■ Work instructions
Every record that follows should be written out again without any change.

■ Input for this task
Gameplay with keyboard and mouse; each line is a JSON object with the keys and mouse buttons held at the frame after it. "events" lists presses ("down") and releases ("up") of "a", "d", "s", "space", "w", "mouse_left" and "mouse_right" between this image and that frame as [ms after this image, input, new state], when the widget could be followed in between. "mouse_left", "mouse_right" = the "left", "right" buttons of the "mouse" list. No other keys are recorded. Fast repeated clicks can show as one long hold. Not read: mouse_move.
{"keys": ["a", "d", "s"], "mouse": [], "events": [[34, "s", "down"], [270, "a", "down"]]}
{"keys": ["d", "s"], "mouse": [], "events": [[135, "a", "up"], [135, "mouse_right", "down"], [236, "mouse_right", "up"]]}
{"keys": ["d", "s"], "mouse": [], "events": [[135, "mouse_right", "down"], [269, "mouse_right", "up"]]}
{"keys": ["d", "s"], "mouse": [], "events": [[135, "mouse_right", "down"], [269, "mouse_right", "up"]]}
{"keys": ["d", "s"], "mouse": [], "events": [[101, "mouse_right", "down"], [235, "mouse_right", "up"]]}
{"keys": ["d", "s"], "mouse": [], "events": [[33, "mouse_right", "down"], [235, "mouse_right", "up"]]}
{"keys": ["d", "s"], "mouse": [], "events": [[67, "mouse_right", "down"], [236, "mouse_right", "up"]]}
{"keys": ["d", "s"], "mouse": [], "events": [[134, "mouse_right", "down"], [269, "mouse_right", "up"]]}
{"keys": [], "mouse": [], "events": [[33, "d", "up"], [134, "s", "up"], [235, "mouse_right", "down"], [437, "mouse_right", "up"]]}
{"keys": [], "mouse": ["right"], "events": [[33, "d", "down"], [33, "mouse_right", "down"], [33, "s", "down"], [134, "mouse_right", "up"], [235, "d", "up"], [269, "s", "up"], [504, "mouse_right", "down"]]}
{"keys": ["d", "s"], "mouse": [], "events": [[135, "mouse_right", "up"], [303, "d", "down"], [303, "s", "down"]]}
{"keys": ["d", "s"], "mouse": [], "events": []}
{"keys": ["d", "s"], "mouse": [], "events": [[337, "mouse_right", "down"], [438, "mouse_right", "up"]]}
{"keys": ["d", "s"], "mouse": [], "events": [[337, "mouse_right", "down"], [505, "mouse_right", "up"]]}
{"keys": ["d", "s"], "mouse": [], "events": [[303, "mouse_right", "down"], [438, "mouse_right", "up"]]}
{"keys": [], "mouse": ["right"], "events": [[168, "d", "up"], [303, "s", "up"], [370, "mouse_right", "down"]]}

■ Written response
Gameplay with keyboard and mouse; each line is a JSON object with the keys and mouse buttons held at the frame after it. "events" lists presses ("down") and releases ("up") of "a", "d", "s", "space", "w", "mouse_left" and "mouse_right" between this image and that frame as [ms after this image, input, new state], when the widget could be followed in between. "mouse_left", "mouse_right" = the "left", "right" buttons of the "mouse" list. No other keys are recorded. Fast repeated clicks can show as one long hold. Not read: mouse_move.
{"keys": ["a", "d", "s"], "mouse": [], "events": [[34, "s", "down"], [270, "a", "down"]]}
{"keys": ["d", "s"], "mouse": [], "events": [[135, "a", "up"], [135, "mouse_right", "down"], [236, "mouse_right", "up"]]}
{"keys": ["d", "s"], "mouse": [], "events": [[135, "mouse_right", "down"], [269, "mouse_right", "up"]]}
{"keys": ["d", "s"], "mouse": [], "events": [[135, "mouse_right", "down"], [269, "mouse_right", "up"]]}
{"keys": ["d", "s"], "mouse": [], "events": [[101, "mouse_right", "down"], [235, "mouse_right", "up"]]}
{"keys": ["d", "s"], "mouse": [], "events": [[33, "mouse_right", "down"], [235, "mouse_right", "up"]]}
{"keys": ["d", "s"], "mouse": [], "events": [[67, "mouse_right", "down"], [236, "mouse_right", "up"]]}
{"keys": ["d", "s"], "mouse": [], "events": [[134, "mouse_right", "down"], [269, "mouse_right", "up"]]}
{"keys": [], "mouse": [], "events": [[33, "d", "up"], [134, "s", "up"], [235, "mouse_right", "down"], [437, "mouse_right", "up"]]}
{"keys": [], "mouse": ["right"], "events": [[33, "d", "down"], [33, "mouse_right", "down"], [33, "s", "down"], [134, "mouse_right", "up"], [235, "d", "up"], [269, "s", "up"], [504, "mouse_right", "down"]]}
{"keys": ["d", "s"], "mouse": [], "events": [[135, "mouse_right", "up"], [303, "d", "down"], [303, "s", "down"]]}
{"keys": ["d", "s"], "mouse": [], "events": []}
{"keys": ["d", "s"], "mouse": [], "events": [[337, "mouse_right", "down"], [438, "mouse_right", "up"]]}
{"keys": ["d", "s"], "mouse": [], "events": [[337, "mouse_right", "down"], [505, "mouse_right", "up"]]}
{"keys": ["d", "s"], "mouse": [], "events": [[303, "mouse_right", "down"], [438, "mouse_right", "up"]]}
{"keys": [], "mouse": ["right"], "events": [[168, "d", "up"], [303, "s", "up"], [370, "mouse_right", "down"]]}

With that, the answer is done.